Cette omission fait dire aux juges d’appel que « le document précontractuel ne renseigne donc pas sur la zone de chalandise alors qu’en l’espèce, ce renseignement était essentiel à la candidate franchisée pour appréhender la concurrence ».
- Sur les comptes prévisionnels
Enfin, le franchiseur avait remis un prévisionnel au franchisé.
Rappelons que le franchiseur n’est pas tenu de remettre un compte d’exploitation prévisionnel au candidat à la franchise. Si toutefois il le fait, il est alors tenu de donner des informations sincères et vérifiables.
En l’espèce, s’il n’était pas démontré, selon la Cour, le caractère « grossièrement erroné » des chiffres retenus dans le compte d’exploitation prévisionnelle remis au franchisé, ces chiffres avaient toutefois été établis par le franchiseur à partir des chiffres d’affaires précédemment réalisés par le salon sous une autre enseigne appartenant au franchiseur et qui n’était pas positionnée sur le même segment « low cost » du marché.
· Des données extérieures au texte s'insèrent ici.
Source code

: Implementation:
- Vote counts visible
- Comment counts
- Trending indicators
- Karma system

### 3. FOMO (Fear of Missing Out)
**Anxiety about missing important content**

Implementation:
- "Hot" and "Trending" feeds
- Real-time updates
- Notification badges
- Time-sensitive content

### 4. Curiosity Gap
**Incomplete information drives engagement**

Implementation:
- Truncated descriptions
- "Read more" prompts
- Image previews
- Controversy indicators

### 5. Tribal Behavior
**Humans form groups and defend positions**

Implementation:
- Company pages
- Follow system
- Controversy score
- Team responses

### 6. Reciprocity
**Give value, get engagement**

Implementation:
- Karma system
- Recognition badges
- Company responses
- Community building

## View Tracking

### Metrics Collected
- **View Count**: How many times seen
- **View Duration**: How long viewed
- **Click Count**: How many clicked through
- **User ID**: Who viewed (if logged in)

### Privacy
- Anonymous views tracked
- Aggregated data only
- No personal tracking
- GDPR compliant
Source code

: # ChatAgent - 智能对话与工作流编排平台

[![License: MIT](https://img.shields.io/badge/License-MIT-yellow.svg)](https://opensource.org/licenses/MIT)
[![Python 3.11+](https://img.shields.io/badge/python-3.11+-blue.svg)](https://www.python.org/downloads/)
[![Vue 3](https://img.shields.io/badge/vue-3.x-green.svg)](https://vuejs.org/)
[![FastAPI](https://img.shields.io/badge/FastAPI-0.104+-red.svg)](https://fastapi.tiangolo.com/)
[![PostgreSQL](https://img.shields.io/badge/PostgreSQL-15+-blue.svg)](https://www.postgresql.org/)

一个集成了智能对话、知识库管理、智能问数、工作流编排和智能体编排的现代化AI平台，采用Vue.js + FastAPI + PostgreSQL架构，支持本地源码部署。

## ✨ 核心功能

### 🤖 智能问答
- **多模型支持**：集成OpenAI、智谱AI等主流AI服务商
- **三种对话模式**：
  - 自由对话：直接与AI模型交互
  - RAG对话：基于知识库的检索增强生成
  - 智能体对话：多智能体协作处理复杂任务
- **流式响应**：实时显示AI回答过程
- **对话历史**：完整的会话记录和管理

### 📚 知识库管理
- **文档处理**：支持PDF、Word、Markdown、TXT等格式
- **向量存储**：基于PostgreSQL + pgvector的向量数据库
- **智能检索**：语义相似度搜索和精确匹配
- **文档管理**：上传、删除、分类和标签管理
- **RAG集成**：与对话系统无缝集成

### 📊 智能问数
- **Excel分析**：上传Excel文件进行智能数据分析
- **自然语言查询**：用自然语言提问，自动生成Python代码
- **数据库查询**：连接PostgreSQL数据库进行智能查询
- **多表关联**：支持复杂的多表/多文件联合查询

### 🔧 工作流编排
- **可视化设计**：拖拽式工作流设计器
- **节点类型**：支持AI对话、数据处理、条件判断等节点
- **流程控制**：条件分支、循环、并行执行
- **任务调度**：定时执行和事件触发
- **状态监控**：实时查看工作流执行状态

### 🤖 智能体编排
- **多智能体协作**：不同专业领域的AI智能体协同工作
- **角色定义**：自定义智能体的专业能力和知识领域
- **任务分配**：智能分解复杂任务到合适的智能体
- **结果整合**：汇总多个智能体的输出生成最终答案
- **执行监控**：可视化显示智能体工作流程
Ainsi, le prévisionnel remis au franchisé ne s’adressait pas à la clientèle de l’enseigne sous laquelle le franchisé avait exploité son activité, de sorte que le compte prévisionnel établi par le franchiseur était inadapté.
Pour caractériser le dol ayant vicié le consentement, les juges d’appel relèvent la circonstance selon laquelle, le franchisé, « [âgé] de 23 ans lors de la conclusion du contrat et alors novice en affaires, n’a pas pu apprécier justement les perspectives de rentabilité, les dites données constituant la substance même du contrat de franchise pour lequel l’espérance de gains est déterminante »
Il est à noter que la solution aurait probablement été tout autre si le Franchisé avait conservé l’enseigne du franchiseur initialement exploité dans le fonds de commerce : il aurait en effet alors bénéficié, du fait des mentions obligatoires dans les actes de cession de fonds d’une connaissance exacte des chiffres d’affaires et résultats passés qu’il pouvait espérer reproduire en reprenant le fonds.
En d’autres termes, si le franchisé avait été dûment informé des points invoqués ci-avant, il n’aurait pas contracté ou aurait contracté à d’autres conditions et notamment, pour un autre emplacement.
La Cour d’appel de Paris prononce en conséquence l’annulation du contrat de franchise.
Comme le rappelle la Cour, la nullité d’un contrat emporte son effacement rétroactif, de sorte qu’il est censé n’avoir jamais existé et a pour effet de mettre les parties dans leur état initial.
Ainsi, le franchiseur doit être condamné à restituer le droit d’entrée et l’intégralité des redevances de franchise versées par le franchisé.
Le franchiseur est en outre condamné en raison des différents manquements à ses obligations précontractuelles à indemniser le dirigeant de la société franchisé de son préjudice résultant de la perte d’une chance de ne pas investir ses fonds dans la franchise (et non par les pertes subies en termes de rémunération), perte évaluée à la somme de 10.000 € dans cette affaire.